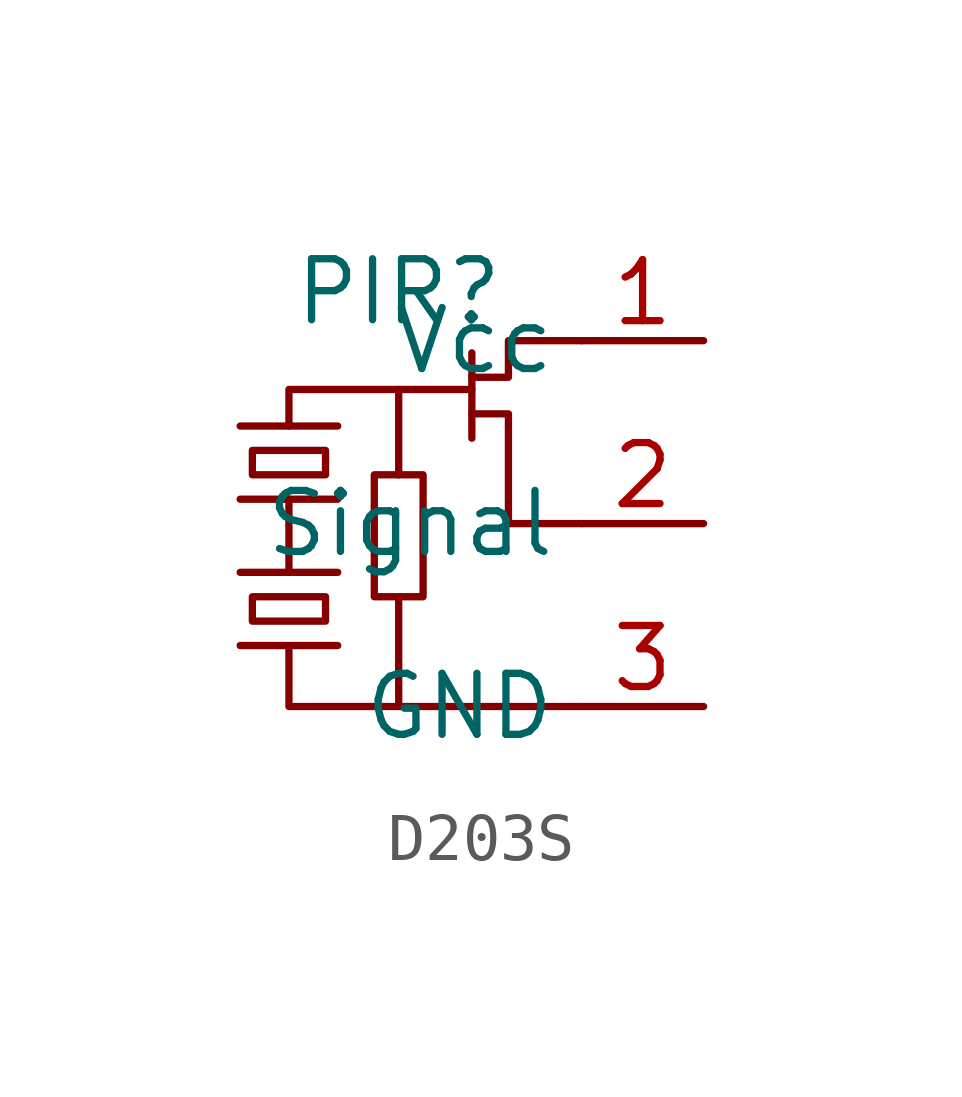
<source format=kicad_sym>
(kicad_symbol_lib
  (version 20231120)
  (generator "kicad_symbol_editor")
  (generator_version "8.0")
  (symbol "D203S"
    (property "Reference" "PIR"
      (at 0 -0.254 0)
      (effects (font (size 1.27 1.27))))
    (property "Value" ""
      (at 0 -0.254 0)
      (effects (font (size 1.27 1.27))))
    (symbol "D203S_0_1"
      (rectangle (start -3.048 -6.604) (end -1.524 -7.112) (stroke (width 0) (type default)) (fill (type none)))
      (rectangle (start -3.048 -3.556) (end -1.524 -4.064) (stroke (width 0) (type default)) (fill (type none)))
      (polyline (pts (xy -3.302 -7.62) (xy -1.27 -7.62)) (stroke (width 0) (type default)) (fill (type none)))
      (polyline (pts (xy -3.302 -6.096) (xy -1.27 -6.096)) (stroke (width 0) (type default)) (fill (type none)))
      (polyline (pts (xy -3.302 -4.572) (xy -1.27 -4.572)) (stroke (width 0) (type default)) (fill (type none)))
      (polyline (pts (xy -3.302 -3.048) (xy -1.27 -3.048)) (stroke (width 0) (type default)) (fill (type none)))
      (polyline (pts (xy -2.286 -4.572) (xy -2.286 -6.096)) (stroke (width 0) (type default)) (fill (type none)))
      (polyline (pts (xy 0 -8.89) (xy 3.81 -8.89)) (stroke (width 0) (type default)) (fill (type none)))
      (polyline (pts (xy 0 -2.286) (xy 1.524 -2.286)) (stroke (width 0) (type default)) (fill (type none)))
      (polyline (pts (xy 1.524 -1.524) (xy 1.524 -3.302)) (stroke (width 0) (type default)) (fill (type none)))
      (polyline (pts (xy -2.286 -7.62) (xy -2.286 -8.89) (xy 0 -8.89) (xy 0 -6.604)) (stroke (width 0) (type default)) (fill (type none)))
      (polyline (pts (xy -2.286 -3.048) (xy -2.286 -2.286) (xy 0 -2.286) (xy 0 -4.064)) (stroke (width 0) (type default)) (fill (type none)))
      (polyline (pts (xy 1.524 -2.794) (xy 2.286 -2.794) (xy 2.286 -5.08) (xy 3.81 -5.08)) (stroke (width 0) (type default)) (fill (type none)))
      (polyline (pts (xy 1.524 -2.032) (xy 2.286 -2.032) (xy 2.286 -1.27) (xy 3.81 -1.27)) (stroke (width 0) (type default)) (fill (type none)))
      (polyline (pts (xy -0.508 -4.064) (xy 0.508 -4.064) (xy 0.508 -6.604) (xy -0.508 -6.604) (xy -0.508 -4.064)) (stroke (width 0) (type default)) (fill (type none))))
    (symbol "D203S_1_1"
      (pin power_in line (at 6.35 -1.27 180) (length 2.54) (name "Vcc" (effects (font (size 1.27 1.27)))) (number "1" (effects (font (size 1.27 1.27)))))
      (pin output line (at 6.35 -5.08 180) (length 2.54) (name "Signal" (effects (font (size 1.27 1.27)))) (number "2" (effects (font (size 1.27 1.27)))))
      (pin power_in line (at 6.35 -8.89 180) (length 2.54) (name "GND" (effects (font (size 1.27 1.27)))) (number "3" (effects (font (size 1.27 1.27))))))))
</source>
************
Return all of the material exactly, without pictures.

Expected output:
<source format=kicad_sym>
(kicad_symbol_lib
  (version 20231120)
  (generator "kicad_symbol_editor")
  (generator_version "8.0")
  (symbol "D203S"
    (property "Reference" "PIR"
      (at 0 -0.254 0)
      (effects (font (size 1.27 1.27))))
    (property "Value" ""
      (at 0 -0.254 0)
      (effects (font (size 1.27 1.27))))
    (symbol "D203S_0_1"
      (rectangle (start -3.048 -6.604) (end -1.524 -7.112) (stroke (width 0) (type default)) (fill (type none)))
      (rectangle (start -3.048 -3.556) (end -1.524 -4.064) (stroke (width 0) (type default)) (fill (type none)))
      (polyline (pts (xy -3.302 -7.62) (xy -1.27 -7.62)) (stroke (width 0) (type default)) (fill (type none)))
      (polyline (pts (xy -3.302 -6.096) (xy -1.27 -6.096)) (stroke (width 0) (type default)) (fill (type none)))
      (polyline (pts (xy -3.302 -4.572) (xy -1.27 -4.572)) (stroke (width 0) (type default)) (fill (type none)))
      (polyline (pts (xy -3.302 -3.048) (xy -1.27 -3.048)) (stroke (width 0) (type default)) (fill (type none)))
      (polyline (pts (xy -2.286 -4.572) (xy -2.286 -6.096)) (stroke (width 0) (type default)) (fill (type none)))
      (polyline (pts (xy 0 -8.89) (xy 3.81 -8.89)) (stroke (width 0) (type default)) (fill (type none)))
      (polyline (pts (xy 0 -2.286) (xy 1.524 -2.286)) (stroke (width 0) (type default)) (fill (type none)))
      (polyline (pts (xy 1.524 -1.524) (xy 1.524 -3.302)) (stroke (width 0) (type default)) (fill (type none)))
      (polyline (pts (xy -2.286 -7.62) (xy -2.286 -8.89) (xy 0 -8.89) (xy 0 -6.604)) (stroke (width 0) (type default)) (fill (type none)))
      (polyline (pts (xy -2.286 -3.048) (xy -2.286 -2.286) (xy 0 -2.286) (xy 0 -4.064)) (stroke (width 0) (type default)) (fill (type none)))
      (polyline (pts (xy 1.524 -2.794) (xy 2.286 -2.794) (xy 2.286 -5.08) (xy 3.81 -5.08)) (stroke (width 0) (type default)) (fill (type none)))
      (polyline (pts (xy 1.524 -2.032) (xy 2.286 -2.032) (xy 2.286 -1.27) (xy 3.81 -1.27)) (stroke (width 0) (type default)) (fill (type none)))
      (polyline (pts (xy -0.508 -4.064) (xy 0.508 -4.064) (xy 0.508 -6.604) (xy -0.508 -6.604) (xy -0.508 -4.064)) (stroke (width 0) (type default)) (fill (type none))))
    (symbol "D203S_1_1"
      (pin power_in line (at 6.35 -1.27 180) (length 2.54) (name "Vcc" (effects (font (size 1.27 1.27)))) (number "1" (effects (font (size 1.27 1.27)))))
      (pin output line (at 6.35 -5.08 180) (length 2.54) (name "Signal" (effects (font (size 1.27 1.27)))) (number "2" (effects (font (size 1.27 1.27)))))
      (pin power_in line (at 6.35 -8.89 180) (length 2.54) (name "GND" (effects (font (size 1.27 1.27)))) (number "3" (effects (font (size 1.27 1.27))))))))
</source>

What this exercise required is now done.